RBI said it is closely monitoring the situation at PMC.
Mumbai: Senior officials of scam-hit Punjab & Maharashtra Cooperative Bank used special codes to hide hundreds of dummy loan accounts of HDIL, to which the bank had over 73 per cent of its loan exposure, the RBI informed the Bombay High Court on Tuesday.
In an affidavit, the RBI also said of the 1,800 employees of PMC Bank, only about 25 of them could access the loans accounts of the now bankrupt real estate developer HDIL and its group entities.
The regulator said these few employees used an access code to hide and restrict the visibility of these dummy accounts of the realty developer.
RBI is closely monitoring the situation at the bank and a forensic audit is underway, governor Shaktikanta Das had said earlier amid continuing uncertainty over depositors' funds.
"Senior officials of the PMC Bank had assigned certain specific access codes to the accounts belonging to HDIL and its group entities which were used for assigning restricted visibility," the RBI affidavit said.
"Less than 25 of the 1,800 staff of the bank, could access these loan accounts.
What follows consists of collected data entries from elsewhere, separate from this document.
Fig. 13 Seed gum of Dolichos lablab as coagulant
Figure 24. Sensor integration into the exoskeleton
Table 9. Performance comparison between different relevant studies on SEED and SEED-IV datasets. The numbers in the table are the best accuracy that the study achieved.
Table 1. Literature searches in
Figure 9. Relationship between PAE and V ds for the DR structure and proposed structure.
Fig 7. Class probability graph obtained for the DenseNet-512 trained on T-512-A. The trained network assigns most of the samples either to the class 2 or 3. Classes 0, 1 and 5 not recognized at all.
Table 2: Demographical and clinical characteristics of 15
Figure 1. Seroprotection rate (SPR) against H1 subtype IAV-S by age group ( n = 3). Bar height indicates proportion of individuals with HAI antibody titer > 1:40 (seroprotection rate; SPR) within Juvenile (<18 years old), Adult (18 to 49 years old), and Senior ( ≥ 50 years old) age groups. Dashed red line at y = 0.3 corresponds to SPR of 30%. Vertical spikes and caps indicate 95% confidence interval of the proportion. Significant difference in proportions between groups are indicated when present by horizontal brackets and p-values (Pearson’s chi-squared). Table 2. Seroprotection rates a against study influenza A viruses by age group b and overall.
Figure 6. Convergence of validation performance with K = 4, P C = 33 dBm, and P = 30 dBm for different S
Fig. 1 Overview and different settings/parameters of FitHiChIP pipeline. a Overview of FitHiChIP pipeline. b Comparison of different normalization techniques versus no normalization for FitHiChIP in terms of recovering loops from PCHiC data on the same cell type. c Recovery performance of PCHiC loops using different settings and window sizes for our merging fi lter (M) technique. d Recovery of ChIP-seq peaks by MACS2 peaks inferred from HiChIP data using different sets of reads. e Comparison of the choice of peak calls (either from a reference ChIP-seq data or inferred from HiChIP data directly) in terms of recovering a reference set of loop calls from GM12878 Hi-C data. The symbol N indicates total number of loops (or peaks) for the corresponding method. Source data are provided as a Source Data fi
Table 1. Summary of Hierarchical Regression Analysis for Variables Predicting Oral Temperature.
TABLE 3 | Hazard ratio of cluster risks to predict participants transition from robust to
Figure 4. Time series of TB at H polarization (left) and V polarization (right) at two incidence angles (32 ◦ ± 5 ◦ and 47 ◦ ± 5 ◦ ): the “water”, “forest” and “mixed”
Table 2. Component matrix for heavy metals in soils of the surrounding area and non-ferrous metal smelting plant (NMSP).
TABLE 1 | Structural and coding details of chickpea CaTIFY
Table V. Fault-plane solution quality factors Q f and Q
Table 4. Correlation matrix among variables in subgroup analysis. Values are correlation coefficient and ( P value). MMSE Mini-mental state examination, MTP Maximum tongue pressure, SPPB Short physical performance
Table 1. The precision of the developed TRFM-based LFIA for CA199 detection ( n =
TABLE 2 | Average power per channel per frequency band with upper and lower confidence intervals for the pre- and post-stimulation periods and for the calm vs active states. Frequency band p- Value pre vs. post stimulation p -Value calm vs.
As a result, all the stressed HDIL group accounts were omitted from the system," it added.
The arrested promoters of HDIL allegedly siphoned funds from PMC Bank by using overdraft facilities and the money was "disguised" as loan accounts by bank officials, the Economic Offences Wing of the Mumbai Police had said earlier.
The urban cooperative bank, which was placed under an RBI administrator on September 23, has an exposure to the bankrupt HDIL of over Rs 6,500 crore, which is 73 per cent of its entire assets of Rs 8,880 crore.
The RBI further said the undisclosed loan accounts to the HDIL group were sanctioned and renewed with approval of the bank''s now-suspended managing director Joy Thomas, who is behind the bars now along with the bank chairman Wayram Singh.
"These loan sanctions are not recorded in the minutes of loans committee, recovery committee and so on," the affidavit said.
"PMC Bank submitted fraudulently manipulated data to the RBI for sample checks and the sample of accounts picked for inspection did not contain the undisclosed HDIL related accounts," it said.
The RBI also informed the court that depositors of the bank can approach the RBI-appointed administrator for withdrawal up to Rs 1 lakh in case of medical emergencies.
The withdrawal limit for account holders was initially Rs 1,000 per each customer for six months, which was later raised to Rs 10,000 and is now presently at Rs 50,000.